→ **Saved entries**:
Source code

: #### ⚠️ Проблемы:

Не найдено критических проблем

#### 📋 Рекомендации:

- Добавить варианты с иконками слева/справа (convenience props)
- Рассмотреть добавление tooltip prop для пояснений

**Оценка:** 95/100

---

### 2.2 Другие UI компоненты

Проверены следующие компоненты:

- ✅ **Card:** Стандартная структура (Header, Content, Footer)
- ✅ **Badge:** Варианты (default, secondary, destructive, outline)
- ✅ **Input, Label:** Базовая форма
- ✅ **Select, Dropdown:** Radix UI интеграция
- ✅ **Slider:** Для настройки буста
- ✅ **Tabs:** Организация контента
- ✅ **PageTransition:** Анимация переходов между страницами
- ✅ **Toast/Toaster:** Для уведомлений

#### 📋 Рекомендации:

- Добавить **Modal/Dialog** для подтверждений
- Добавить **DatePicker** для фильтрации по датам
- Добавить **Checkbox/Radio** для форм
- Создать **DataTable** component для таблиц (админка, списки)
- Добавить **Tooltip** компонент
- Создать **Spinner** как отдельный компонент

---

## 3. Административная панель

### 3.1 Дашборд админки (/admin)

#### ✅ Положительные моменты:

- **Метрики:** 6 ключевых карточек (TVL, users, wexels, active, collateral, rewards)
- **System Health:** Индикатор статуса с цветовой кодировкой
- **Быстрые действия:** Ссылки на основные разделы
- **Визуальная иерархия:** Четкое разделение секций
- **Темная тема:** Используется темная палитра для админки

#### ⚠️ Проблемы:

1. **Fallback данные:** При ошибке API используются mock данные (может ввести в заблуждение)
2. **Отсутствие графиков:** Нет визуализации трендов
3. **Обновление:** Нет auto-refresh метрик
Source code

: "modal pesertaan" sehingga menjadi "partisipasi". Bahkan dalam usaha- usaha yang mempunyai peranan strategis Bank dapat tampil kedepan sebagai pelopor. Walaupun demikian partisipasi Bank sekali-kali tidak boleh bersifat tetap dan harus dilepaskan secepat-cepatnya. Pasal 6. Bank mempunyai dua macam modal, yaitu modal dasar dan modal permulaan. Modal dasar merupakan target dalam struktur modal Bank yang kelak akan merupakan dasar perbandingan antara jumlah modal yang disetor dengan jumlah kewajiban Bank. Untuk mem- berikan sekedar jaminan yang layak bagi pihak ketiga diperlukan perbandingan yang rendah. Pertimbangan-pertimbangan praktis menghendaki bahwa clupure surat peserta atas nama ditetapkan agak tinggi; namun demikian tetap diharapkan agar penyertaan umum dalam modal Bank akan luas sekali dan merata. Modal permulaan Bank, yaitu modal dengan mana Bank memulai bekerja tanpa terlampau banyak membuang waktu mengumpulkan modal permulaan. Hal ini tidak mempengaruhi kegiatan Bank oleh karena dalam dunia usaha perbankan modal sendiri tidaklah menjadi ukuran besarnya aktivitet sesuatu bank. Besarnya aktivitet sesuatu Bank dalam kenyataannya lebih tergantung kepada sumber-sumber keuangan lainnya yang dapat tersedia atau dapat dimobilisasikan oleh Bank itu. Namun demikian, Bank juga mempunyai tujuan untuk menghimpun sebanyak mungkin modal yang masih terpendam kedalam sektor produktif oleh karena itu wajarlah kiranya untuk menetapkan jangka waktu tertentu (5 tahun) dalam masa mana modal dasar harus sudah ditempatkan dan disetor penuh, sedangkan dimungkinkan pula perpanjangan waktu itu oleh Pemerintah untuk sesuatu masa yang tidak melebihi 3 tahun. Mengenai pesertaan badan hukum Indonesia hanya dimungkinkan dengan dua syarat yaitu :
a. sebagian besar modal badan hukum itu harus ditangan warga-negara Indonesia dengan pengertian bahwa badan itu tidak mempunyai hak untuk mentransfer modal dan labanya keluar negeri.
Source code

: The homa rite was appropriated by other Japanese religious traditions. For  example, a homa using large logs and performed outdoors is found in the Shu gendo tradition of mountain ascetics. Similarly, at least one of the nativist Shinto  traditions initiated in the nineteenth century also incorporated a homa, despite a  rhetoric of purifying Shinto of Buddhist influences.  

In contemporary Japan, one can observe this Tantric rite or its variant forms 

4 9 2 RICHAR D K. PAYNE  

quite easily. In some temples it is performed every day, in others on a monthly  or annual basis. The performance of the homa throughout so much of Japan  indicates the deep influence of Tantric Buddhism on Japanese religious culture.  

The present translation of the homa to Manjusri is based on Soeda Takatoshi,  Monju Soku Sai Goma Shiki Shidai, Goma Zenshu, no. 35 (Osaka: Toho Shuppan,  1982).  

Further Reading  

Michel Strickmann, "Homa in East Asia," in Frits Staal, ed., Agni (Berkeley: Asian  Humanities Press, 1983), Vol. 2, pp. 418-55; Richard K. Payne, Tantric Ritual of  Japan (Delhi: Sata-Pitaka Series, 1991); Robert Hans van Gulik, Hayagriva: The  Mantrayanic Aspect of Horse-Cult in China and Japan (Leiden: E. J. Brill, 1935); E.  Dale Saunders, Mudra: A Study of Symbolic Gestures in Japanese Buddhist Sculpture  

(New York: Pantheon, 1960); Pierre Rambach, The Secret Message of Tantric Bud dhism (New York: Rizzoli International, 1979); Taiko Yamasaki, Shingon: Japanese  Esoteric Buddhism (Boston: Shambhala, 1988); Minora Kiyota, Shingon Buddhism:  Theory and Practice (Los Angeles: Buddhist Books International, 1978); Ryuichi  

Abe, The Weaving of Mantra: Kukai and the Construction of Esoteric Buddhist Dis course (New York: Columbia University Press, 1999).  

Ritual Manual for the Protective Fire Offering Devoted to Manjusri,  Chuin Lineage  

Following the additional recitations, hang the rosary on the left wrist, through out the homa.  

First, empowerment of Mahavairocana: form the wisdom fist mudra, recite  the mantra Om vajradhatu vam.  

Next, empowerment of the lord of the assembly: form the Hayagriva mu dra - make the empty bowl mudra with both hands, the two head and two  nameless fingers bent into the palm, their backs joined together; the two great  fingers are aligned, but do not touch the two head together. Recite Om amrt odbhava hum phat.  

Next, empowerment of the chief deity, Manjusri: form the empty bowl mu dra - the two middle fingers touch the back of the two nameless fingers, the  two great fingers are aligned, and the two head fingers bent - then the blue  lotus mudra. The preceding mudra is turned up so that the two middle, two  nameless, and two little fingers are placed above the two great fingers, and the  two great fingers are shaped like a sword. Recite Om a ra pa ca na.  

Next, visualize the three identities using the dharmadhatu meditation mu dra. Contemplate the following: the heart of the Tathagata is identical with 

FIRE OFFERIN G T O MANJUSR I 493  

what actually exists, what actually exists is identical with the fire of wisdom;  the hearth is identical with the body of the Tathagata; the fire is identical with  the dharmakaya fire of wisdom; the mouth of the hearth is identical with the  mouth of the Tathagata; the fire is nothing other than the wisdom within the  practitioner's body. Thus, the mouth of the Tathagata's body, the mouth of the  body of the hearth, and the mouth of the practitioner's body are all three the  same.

→ **What to do**:
From the data above, state how many lines contain the string "nameless", offering no other words.

→ **Solution to the problem**:
2